Concept: Automated asymmetry detection in digital mammography using u-net deep learning network

Introduced by Ensi Khalili Pooya, n30.khalili@gmail.com and Ashkan Yousefi, PhD, ashkan.yousefi@berkeley.edu.

Introduction:

Population-based breast cancer screening programs with mammography have proven to reduce mortality and morbidity associated with advanced stage of disease.

Screening mammography included two views of each breast (craniocaudal-CC and mediolateral oblique-MLO). One of the suspicious mammographic findings for mass is asymmetries, findings that represent unilateral deposition of fibroglandulair tissue not confirming completely to definition of a mass. Asymmetries are classified in four groups: 1. Asymmetry : as an area of fibroglandulair tissue visible on only one mammographic projection, mostly caused by superimposition of normal breast tissue.2. Focal Asymmetry: visible on two projections, hence a real find in rather than superposition.3. Global Asymmetry: consisting of an asymmetry over at least one-quarter of breast and is usually a normal variant.4. Developing Asymmetry: new, larger and more conspicuous than on a previous examination.
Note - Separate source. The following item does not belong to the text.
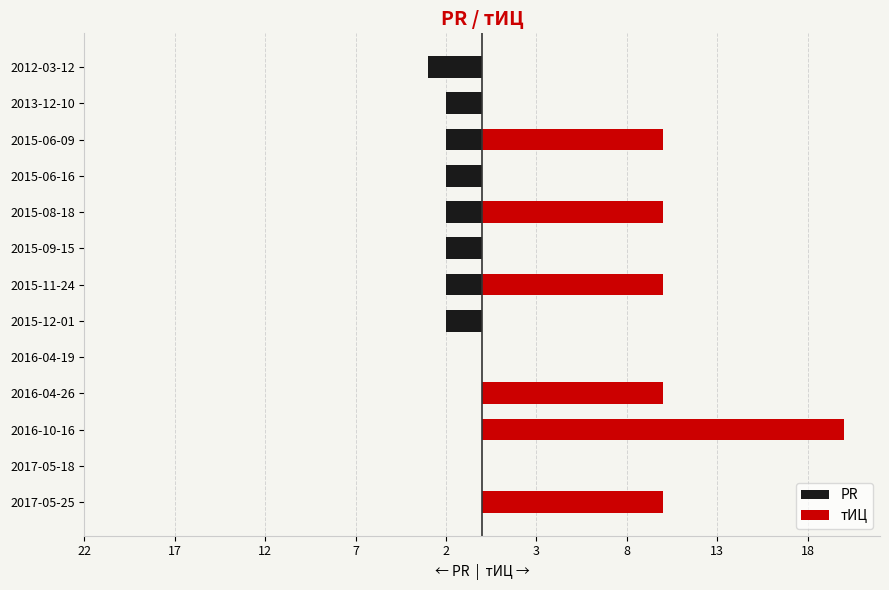

Which series has the largest range (max minus min)?

тИЦ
Among these four types we want to work on type 2(Focal Asymmetry) because this type has to be differentiated from the mass. For this reason radiologists request additional view, Focal Compression Magnification view (FCMV), from the desired Focal Asymmetry to see if there is a real mass under it(asymmetry does not resolve in FCMV) or not . Each additional view has radiation dose equal to one chest X-ray.
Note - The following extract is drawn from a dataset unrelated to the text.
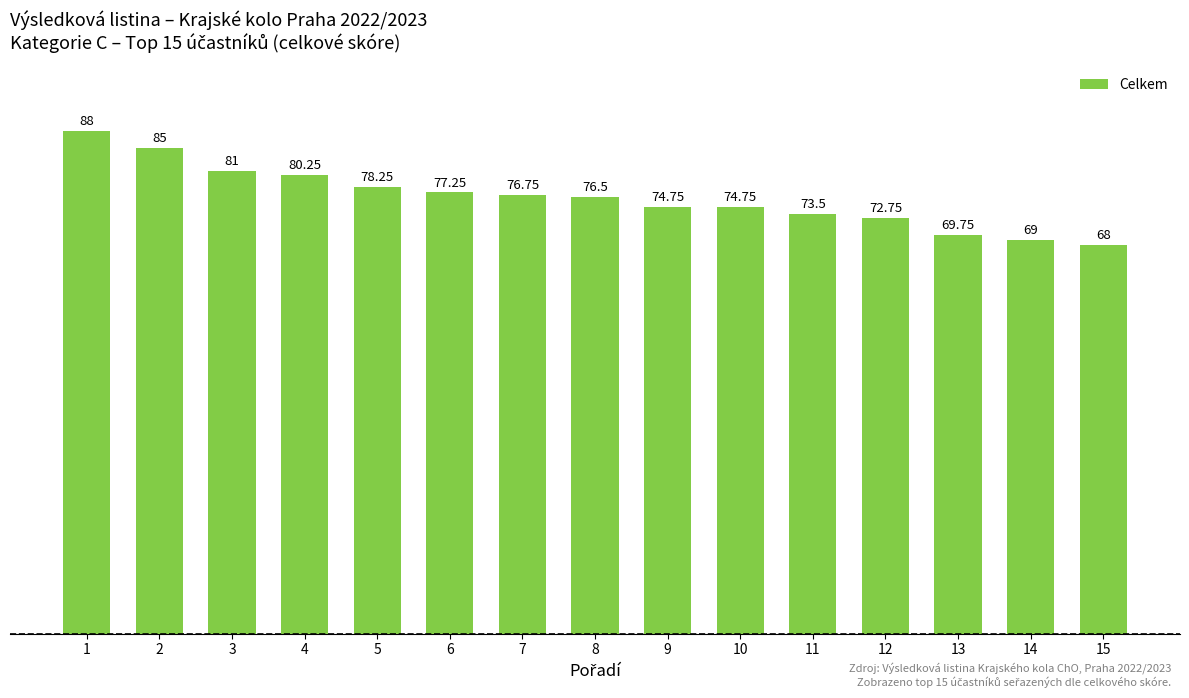

Which has a higher value, 7 or 10?

7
In this study we aim to produce AI algorithm to detect Focal Asymmetries, with accuracy similar to an expert radiologist, which can predict the probability of being resolved in FCMV (low/high probability). This computer-aided detection system help radiologist to evaluate mammographic exams faster and also reduce the number of requests for FCMV in order to reduce radiation exposure dose to patients.

Patient selection :

This study will conduct with anonymized data retrospectively collected from our institutional archive.

Digital mammogram exams from women attending the screening program at our hospital for diagnostic purposes from 2016 to present.

All exams are bilateral and included two views (craniocaudal CC and mediolateral oblique MLO).

The images were acquired by HOLOGIC, USA.

Conclusion:

In this abstract we presented computer-aided detection and decision system which can detect Focal Asymmetries in digital mammography and can predict which one has low probability to resolve in FCMV so radiologists must take additional projection from them and which one has high probability and radiologists can overlook.

This strategy reduces exposure radiation dose to patients and also reduce the number of patients recall to a hospital and reduce costs.